Ale od początku: rodzeństwo –
Łucja, Edmund, Zuzanna i
najstarszy Piotr – opuszcza
bombardowany Londyn i
zamieszkuje w zamku starego
Profesora. Tam podczas zabawy
w chowanego najmłodsza Łucja,
chroniąc się w szafie, odnajduje -
przez przypadek - Narnię.
Początkowo rodzeństwo nie
wierzy jej, dopóki same nie trafia
do tej zaczarowanej krainy pełnej
faunów, karłów, mówiących
zwierząt czy centaurów. Niestety,
trwająca tam od stulecia zima to
efekt rządów złej Czarownicy.
Edmund, urażony traktowaniem
z góry przez starszego brata,
ulega wpływom Białej
Czarownicy.
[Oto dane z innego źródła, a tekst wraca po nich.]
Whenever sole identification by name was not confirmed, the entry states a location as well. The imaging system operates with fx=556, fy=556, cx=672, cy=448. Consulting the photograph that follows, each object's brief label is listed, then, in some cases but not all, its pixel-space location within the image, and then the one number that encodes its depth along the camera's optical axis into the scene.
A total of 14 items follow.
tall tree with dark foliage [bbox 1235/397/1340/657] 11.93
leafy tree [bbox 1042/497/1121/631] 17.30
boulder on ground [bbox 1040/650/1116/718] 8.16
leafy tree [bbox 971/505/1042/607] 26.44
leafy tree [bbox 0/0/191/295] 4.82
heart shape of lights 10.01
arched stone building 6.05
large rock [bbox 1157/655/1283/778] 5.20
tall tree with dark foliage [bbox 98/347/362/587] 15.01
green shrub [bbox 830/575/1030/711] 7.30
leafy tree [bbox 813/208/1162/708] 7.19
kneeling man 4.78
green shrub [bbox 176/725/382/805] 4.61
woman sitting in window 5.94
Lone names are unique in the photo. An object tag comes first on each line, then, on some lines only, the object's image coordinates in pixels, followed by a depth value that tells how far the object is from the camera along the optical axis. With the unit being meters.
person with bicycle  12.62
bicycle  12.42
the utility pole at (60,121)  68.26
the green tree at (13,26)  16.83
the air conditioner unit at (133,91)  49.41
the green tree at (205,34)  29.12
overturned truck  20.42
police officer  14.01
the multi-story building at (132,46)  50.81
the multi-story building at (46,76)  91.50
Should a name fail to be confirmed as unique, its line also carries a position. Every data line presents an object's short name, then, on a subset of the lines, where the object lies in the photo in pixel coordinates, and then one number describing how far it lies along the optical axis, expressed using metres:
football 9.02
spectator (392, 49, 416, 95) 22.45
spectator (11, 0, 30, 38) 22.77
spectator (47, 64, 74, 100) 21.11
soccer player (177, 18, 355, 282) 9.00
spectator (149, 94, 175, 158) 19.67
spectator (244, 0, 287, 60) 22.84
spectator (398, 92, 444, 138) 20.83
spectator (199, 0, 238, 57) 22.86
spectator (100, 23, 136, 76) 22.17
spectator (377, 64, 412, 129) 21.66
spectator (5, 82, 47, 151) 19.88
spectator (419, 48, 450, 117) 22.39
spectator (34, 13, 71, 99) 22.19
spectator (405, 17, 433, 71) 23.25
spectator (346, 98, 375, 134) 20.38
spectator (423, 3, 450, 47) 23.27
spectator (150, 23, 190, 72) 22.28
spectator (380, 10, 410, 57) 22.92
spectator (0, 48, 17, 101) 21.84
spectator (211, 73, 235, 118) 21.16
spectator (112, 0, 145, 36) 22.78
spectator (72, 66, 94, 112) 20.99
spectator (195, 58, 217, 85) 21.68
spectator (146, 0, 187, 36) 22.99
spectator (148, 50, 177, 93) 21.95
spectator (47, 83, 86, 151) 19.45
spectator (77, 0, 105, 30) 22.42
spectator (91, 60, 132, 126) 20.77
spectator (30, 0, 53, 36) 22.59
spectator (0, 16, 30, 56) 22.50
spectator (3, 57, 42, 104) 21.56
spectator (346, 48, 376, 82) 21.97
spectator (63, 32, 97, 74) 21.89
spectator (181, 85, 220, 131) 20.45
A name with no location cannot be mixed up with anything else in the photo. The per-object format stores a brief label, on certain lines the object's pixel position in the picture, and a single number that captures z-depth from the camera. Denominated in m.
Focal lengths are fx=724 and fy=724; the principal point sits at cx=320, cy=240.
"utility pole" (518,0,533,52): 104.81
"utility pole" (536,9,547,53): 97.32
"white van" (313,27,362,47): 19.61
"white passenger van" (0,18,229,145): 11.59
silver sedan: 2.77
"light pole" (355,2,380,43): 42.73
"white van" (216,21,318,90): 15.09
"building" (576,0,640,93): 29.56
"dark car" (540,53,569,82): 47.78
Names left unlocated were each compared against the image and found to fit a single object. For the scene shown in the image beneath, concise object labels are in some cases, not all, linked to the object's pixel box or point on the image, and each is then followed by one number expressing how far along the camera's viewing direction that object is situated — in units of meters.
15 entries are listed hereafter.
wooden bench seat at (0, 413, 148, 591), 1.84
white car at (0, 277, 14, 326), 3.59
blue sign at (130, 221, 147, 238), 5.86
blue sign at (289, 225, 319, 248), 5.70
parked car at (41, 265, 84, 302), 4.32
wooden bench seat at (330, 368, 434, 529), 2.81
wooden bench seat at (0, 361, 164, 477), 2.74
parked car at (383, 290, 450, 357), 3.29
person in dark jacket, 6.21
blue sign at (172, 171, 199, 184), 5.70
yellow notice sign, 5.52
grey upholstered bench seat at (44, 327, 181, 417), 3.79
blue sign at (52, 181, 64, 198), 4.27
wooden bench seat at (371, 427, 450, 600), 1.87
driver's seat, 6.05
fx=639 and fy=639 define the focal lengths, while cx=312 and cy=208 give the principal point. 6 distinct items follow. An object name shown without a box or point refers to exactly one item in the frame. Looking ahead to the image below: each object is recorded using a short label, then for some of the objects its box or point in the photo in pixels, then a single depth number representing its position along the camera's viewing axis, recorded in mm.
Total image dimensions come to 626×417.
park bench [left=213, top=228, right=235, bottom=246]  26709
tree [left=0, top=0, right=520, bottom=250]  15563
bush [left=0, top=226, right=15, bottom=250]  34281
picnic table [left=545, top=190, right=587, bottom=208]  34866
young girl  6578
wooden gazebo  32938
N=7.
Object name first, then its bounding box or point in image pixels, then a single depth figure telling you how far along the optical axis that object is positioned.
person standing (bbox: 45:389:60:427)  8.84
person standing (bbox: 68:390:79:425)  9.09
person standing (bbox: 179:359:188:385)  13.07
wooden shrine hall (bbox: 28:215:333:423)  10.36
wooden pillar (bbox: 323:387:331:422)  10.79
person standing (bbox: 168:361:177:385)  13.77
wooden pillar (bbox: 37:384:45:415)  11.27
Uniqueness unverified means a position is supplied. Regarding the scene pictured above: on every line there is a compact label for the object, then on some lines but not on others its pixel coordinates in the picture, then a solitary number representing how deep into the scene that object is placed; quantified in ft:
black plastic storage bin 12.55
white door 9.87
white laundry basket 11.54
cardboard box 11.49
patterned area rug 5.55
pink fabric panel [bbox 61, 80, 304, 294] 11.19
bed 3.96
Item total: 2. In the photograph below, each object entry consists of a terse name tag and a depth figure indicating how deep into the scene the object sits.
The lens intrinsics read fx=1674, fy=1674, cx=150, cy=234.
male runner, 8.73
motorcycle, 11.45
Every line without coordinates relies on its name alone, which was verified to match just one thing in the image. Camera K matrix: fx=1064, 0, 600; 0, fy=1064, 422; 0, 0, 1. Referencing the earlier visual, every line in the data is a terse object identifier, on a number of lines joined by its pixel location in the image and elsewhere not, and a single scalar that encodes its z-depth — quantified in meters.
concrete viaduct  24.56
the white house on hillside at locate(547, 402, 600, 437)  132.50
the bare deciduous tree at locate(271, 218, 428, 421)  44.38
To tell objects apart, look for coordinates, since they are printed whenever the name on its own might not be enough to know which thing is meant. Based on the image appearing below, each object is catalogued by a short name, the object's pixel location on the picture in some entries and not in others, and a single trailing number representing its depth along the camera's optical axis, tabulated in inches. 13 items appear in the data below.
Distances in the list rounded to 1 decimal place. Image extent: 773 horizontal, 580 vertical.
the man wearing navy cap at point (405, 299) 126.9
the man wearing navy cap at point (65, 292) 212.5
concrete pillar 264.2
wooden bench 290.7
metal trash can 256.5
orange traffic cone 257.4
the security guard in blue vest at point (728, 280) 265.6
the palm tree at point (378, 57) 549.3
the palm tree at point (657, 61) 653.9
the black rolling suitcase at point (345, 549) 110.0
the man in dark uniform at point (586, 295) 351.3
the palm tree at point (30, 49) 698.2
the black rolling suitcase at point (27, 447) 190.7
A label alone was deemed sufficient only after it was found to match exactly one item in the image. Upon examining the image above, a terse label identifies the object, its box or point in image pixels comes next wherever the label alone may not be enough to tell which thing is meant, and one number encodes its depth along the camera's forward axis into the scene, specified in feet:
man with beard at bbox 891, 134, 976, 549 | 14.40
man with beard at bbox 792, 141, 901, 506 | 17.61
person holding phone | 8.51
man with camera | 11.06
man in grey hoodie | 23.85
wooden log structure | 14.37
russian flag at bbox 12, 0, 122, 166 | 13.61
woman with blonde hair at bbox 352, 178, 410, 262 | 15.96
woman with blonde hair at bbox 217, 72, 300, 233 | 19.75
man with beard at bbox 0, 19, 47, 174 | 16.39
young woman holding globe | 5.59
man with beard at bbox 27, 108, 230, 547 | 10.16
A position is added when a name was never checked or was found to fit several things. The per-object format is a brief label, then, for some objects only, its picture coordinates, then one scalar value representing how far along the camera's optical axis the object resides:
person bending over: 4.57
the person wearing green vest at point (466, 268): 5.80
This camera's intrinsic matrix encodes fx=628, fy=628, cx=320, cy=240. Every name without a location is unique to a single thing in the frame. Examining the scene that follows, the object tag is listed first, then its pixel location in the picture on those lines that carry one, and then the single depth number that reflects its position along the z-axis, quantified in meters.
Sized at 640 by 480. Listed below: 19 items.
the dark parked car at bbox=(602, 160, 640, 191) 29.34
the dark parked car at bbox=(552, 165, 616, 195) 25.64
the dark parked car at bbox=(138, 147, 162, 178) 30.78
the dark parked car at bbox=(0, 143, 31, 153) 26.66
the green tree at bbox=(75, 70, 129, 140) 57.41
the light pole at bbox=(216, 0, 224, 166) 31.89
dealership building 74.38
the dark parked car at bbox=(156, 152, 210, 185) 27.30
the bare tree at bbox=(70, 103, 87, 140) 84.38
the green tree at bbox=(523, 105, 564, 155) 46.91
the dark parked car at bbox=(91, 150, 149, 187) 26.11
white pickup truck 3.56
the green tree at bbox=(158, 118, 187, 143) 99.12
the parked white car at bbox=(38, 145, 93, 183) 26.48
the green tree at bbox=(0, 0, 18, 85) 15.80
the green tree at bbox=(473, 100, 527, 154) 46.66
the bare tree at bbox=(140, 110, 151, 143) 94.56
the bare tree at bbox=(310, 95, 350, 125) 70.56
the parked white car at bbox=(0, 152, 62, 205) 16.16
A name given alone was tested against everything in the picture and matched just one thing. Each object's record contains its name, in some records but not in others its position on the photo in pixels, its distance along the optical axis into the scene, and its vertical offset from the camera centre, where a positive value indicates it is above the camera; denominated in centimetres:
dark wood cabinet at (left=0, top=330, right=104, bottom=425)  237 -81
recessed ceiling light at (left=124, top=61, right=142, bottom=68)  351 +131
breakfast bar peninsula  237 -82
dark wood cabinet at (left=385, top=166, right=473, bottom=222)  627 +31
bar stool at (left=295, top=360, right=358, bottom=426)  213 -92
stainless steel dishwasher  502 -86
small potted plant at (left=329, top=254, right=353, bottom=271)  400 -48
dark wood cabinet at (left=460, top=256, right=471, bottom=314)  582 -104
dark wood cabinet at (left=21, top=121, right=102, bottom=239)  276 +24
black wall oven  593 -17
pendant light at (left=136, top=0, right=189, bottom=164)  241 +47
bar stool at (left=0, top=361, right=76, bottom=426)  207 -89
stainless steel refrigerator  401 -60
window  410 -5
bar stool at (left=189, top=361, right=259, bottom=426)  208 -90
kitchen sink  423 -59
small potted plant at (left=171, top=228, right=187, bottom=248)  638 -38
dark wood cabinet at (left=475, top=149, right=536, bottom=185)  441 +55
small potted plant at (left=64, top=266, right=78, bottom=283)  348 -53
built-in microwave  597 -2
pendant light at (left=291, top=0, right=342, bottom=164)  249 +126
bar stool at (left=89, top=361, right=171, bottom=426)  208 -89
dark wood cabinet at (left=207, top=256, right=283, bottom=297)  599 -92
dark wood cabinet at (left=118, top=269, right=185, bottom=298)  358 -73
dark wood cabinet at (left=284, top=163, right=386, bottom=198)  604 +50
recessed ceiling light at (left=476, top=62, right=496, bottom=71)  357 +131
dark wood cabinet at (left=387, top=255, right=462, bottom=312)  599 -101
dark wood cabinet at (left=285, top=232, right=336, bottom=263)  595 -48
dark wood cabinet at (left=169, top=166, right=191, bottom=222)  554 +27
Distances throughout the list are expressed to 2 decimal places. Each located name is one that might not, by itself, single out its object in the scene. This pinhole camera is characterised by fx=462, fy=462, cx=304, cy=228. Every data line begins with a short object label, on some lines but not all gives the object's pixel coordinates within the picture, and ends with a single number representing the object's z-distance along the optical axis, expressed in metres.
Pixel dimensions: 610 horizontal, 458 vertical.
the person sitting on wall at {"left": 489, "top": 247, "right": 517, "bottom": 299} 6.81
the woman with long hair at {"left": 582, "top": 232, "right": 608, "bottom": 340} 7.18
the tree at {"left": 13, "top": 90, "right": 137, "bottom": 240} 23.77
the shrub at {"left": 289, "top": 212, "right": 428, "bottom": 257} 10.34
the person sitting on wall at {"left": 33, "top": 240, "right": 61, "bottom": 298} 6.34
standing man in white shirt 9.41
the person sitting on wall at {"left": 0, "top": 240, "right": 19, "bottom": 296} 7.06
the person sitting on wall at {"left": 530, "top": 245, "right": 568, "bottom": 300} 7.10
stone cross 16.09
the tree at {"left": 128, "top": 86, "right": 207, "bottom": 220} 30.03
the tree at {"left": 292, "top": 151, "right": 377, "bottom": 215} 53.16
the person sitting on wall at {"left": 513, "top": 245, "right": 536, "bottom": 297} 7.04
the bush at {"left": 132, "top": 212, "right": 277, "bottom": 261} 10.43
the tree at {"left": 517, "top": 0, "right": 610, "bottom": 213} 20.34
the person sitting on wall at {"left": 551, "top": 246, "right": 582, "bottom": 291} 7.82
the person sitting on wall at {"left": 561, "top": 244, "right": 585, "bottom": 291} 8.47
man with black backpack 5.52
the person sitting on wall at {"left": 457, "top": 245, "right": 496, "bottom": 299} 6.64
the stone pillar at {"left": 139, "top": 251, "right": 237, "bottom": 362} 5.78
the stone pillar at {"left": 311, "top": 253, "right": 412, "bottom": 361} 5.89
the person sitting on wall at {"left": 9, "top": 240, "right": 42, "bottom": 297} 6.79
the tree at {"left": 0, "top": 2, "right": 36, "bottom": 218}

Skusiła go wizja
bycia królem Narnii i rządzenia
rodzeństwem. Nie wie jednak, że
starożytne proroctwo zapowiada
upadek Czarownicy wraz z
pojawieniem się w Narnii dwóch
córek Ewy i dwóch synów
Adama. Tymczasem
zmobilizowani wypełniającym się
proroctwem mieszkańcy Narnii
szykują się do ostatecznej bitwy
pod wodzą przybyłego ze
wschodu prawowitego władcy
Narnii, syna króla zza Morza –
lwa Aslana.
Jakim wynikiem skończyła się
wojna o Narnię, jakich ofiar ona
wymagała i czy zdrajcy mogą
dostać drugą szansę Czytelnik
może przekonać się czytają tę
książeczkę. Niestety, w tym
miejscu pojawia się krótkie, acz
niezbędne, słówko „ale”. Jak
wielki potencjał ma historia
wymyślonej przez Lewisa
świadczy m.in. nakręcony
ostatnimi czasy film
pod tym
samym tytułem. Baśniowe
krajobrazy, piękna scena bitwy
czy przejmująca gra aktorów
dodają opowieści z Narnii i
realizmu, i magii. Tymczasem
książka Lewisa była pisana, czego
sam autor nigdy nie krył, z myślą
o najmłodszych. Miała ona
oswoić dzieci z symboliką
chrześcijańską, którą książka jest
wręcz przesycona. Konsekwencją
adresowania tej opowieści do
najmłodszych jest styl, który po
doświadczeniach z innymi
dziełami fantasty, m.in. Tolkiena,
po prostu nie satysfakcjonuje.
Obawiam się, że i powrót do
czasów liceum by w tym
przypadku nie pomógł. Będąc
dzieckiem, zachwycałem się
telewizyjnym serialem na
podstawie opowieści Lewisa.
Wydaje się, że to był ten
optymalny czas, kiedy drzwi do
Narnii były dla mnie otwarte.
Możecie się zgodzić, bądź nie,
ale nie bez powodu w
następnych częściach „Opowieści
z Narnii” jej główni bohaterowie,
po przekroczeniu pewnego
wieku, nie mogą już wrócić do
Narnii. Jak napisze potem Lewis,
dla nich droga do krainy Aslana
wiedzie przez normalny świat.licze.na.naj:)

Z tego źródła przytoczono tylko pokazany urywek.